### RECORDED DATA
§ §

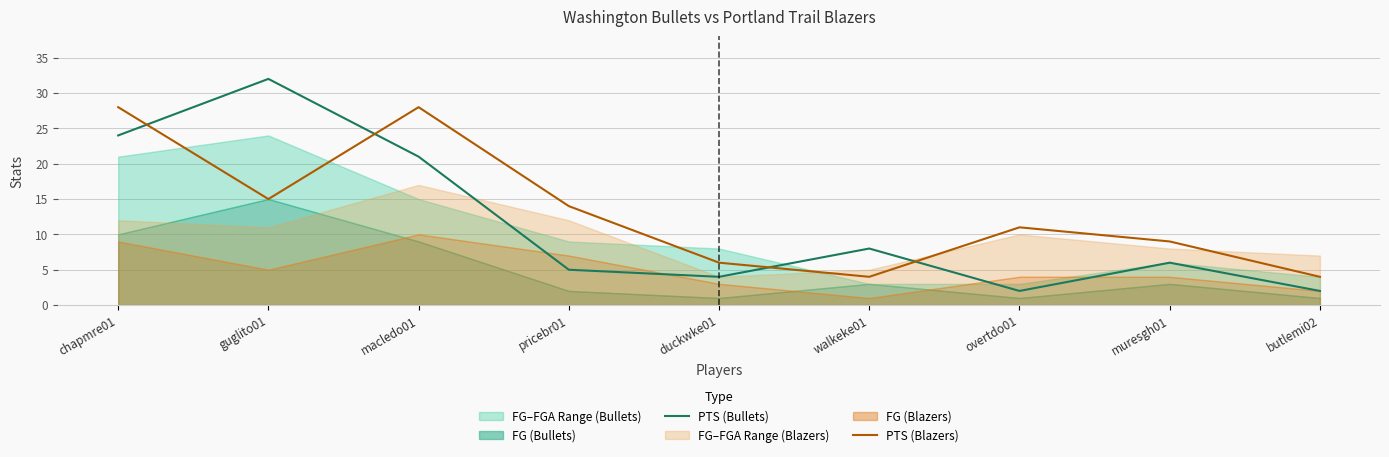

Which series ends up on top after the final intersection of PTS (Bullets) and PTS (Blazers)?

PTS (Blazers)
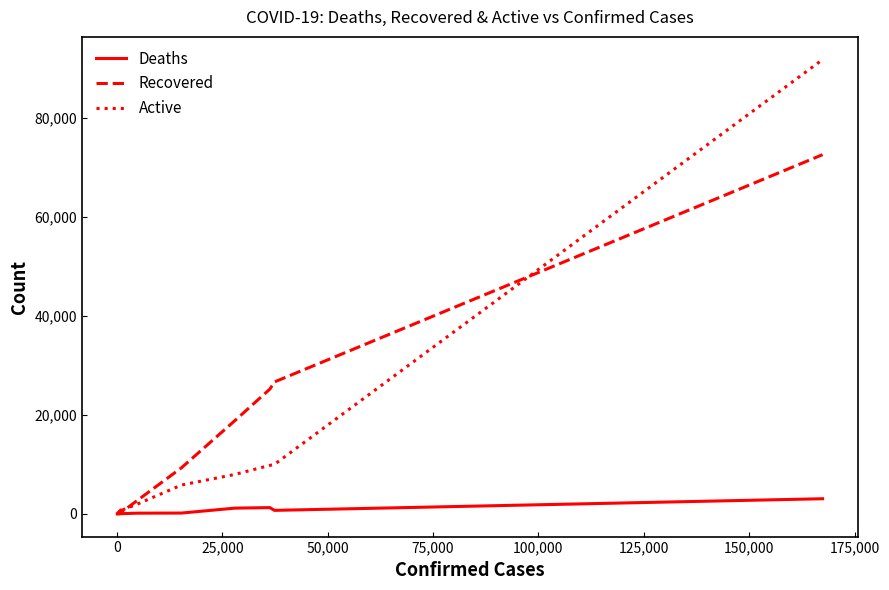

Rank the series by their maximum value, from highest to lowest.

Active, Recovered, Deaths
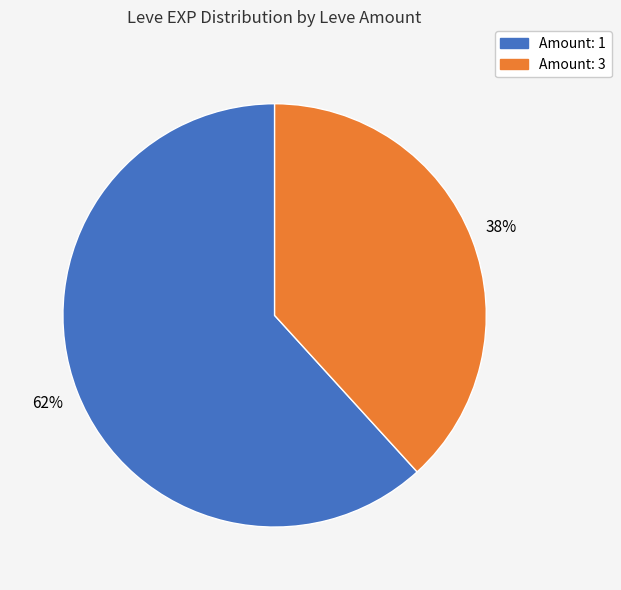

Is there a majority slice in this chart?

Yes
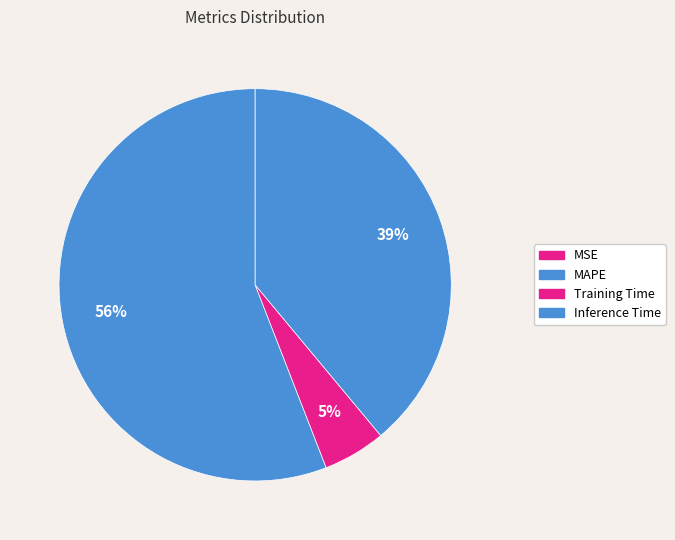

True or false: MSE accounts for 0% of the total.

True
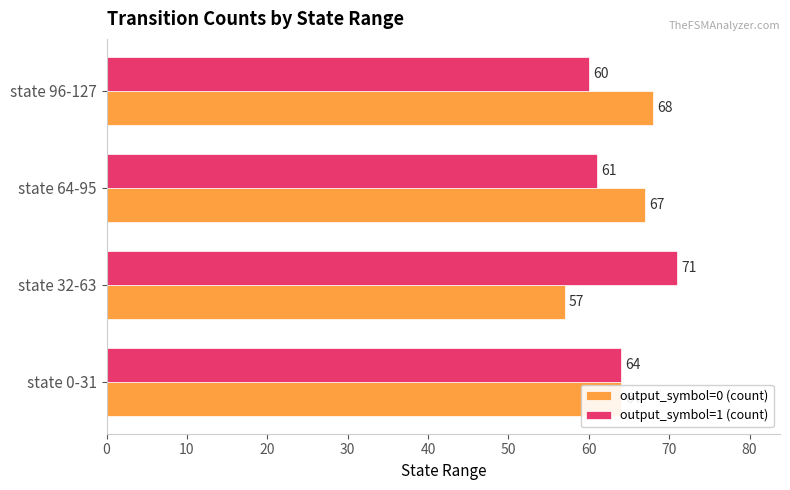

Is it true that output_symbol=0 (count) equals 21 at state 32-63?

False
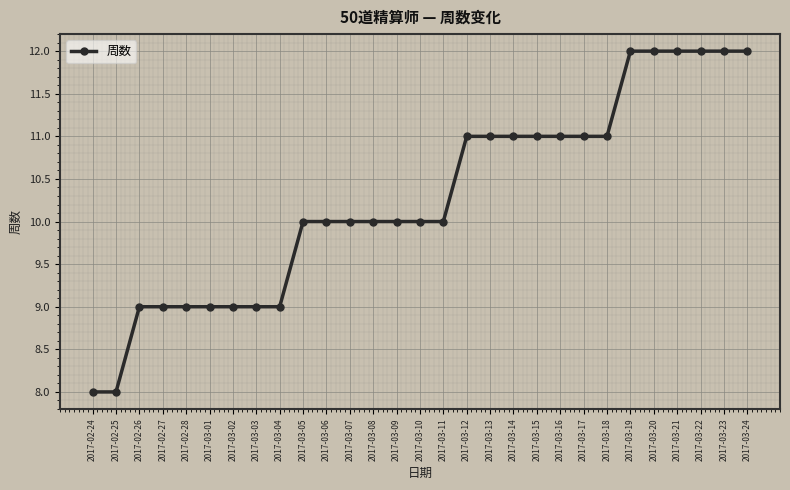

Approximately how many times larger is the value at 2017-03-02 compared to 2017-03-04?

1.0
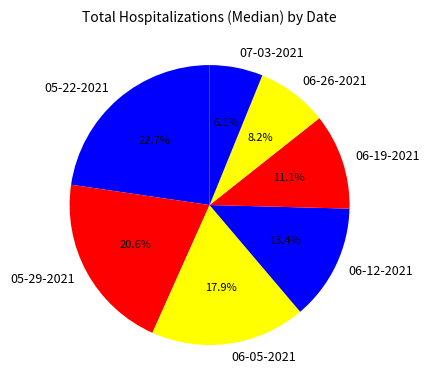

True or false: 07-03-2021 accounts for 6% of the total.

True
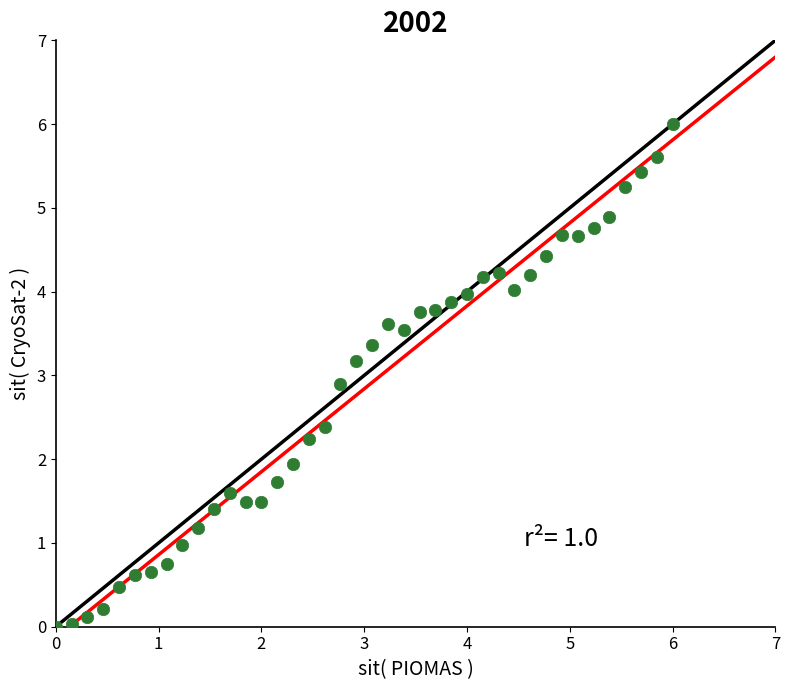

What is the range of Y values (max minus min)?

6.0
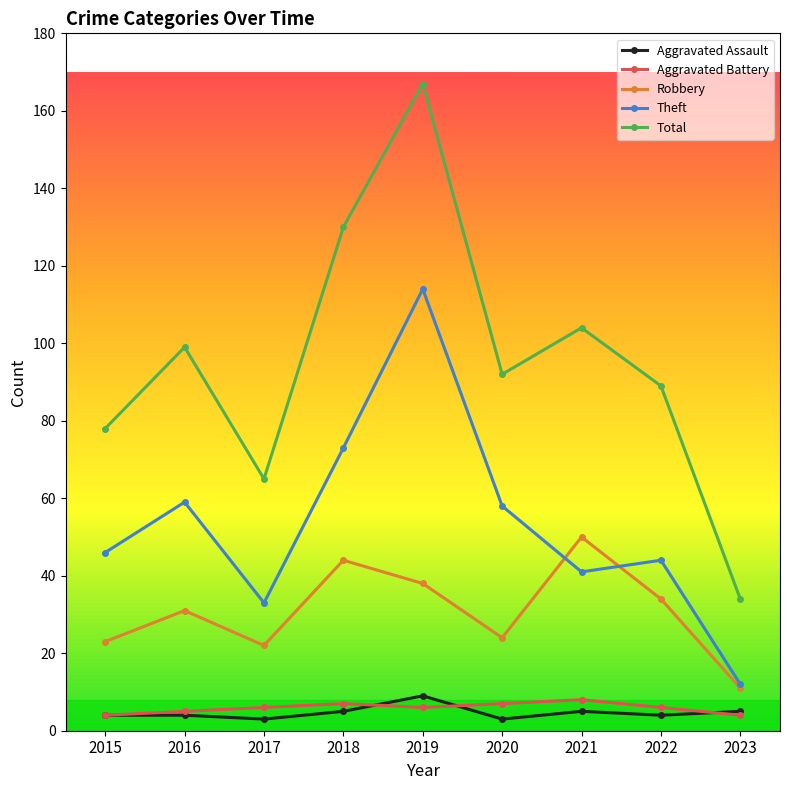

How many lines are shown in the chart?

5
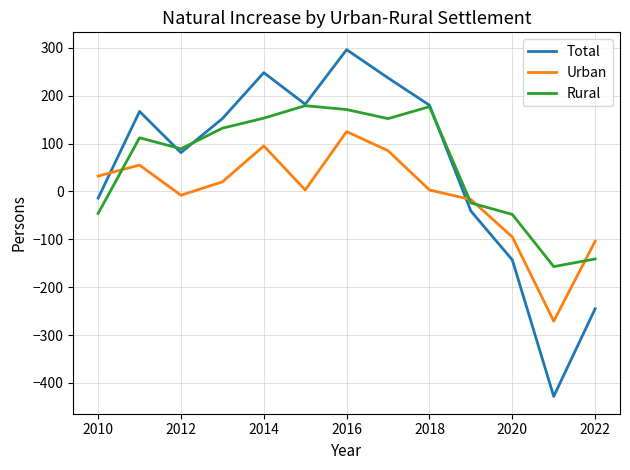

Which series has the widest spread of values?

Total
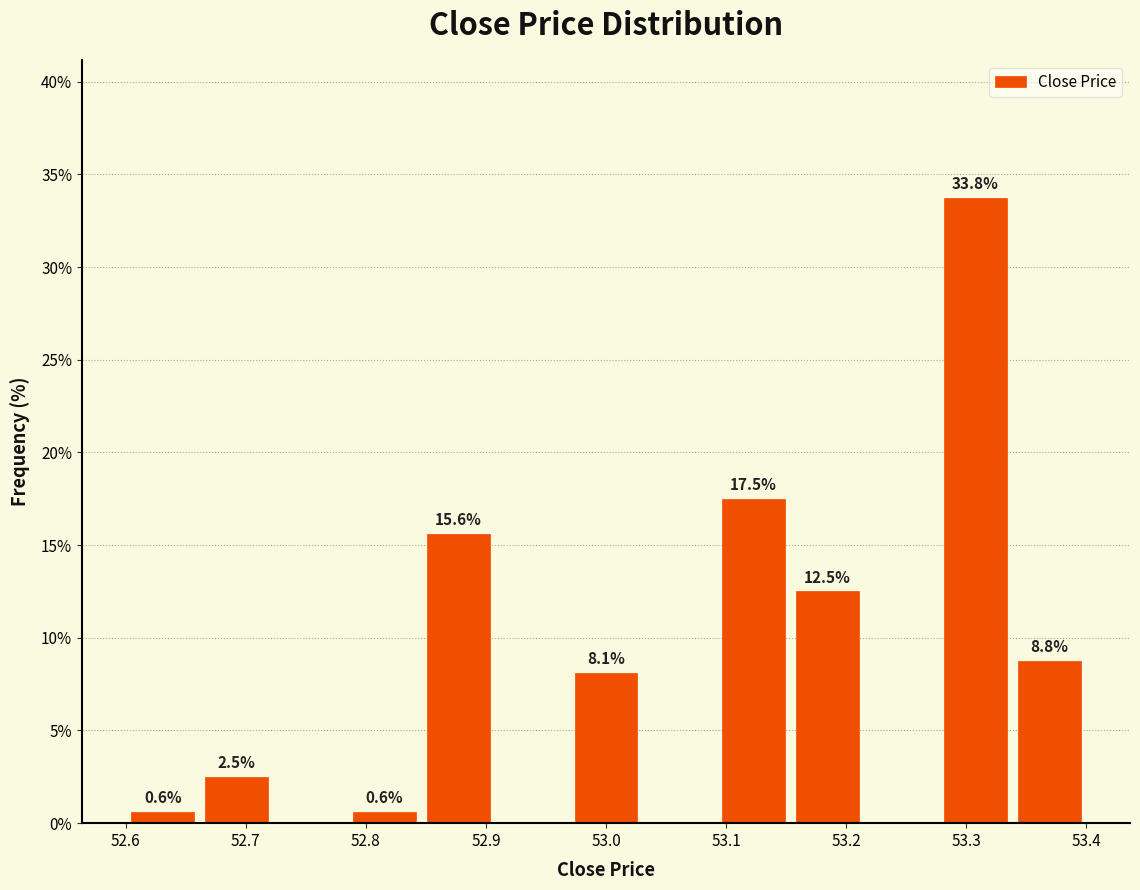

Which range on the x-axis has the tallest bar?

53.28 to 53.34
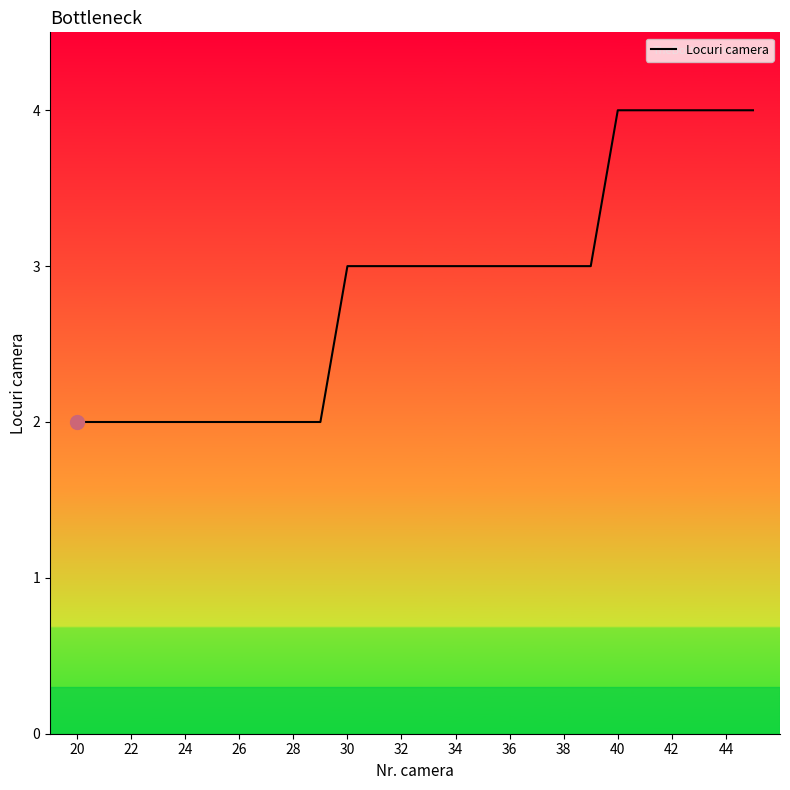

What is the greatest value displayed?

4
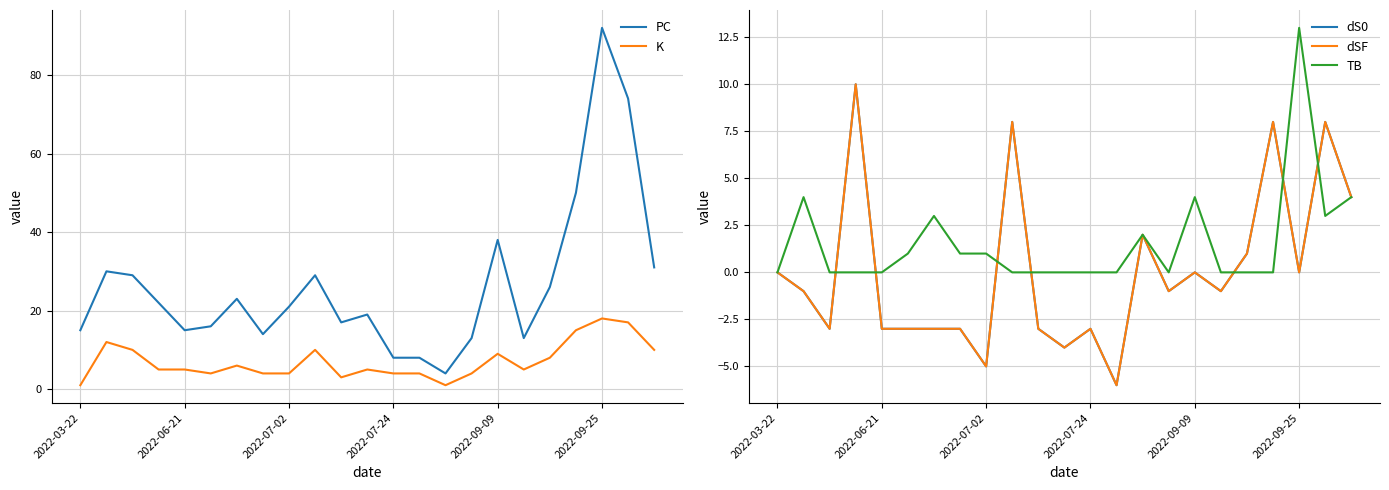

The value of PC at 2022-07-24 is 14. True or false?

False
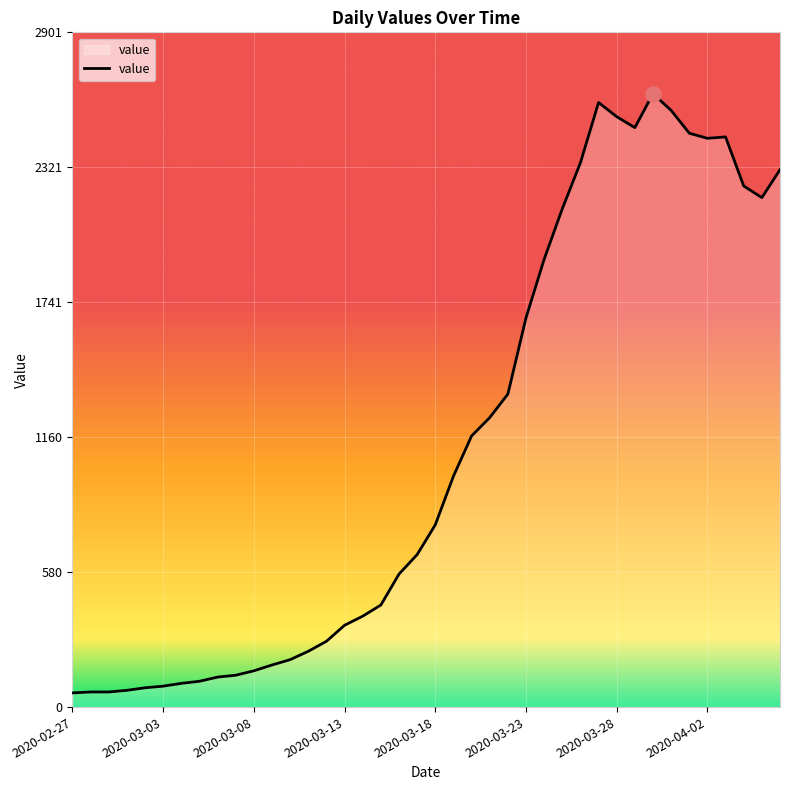

What is the smallest value displayed?

61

§ §

### REQUIREMENT
Which lines of the material above contain the string "values"? Show each one, and treat uppercase and lowercase as different.

### EXERCISE ANSWER
What is the range of Y values (max minus min)?
Which series has the widest spread of values?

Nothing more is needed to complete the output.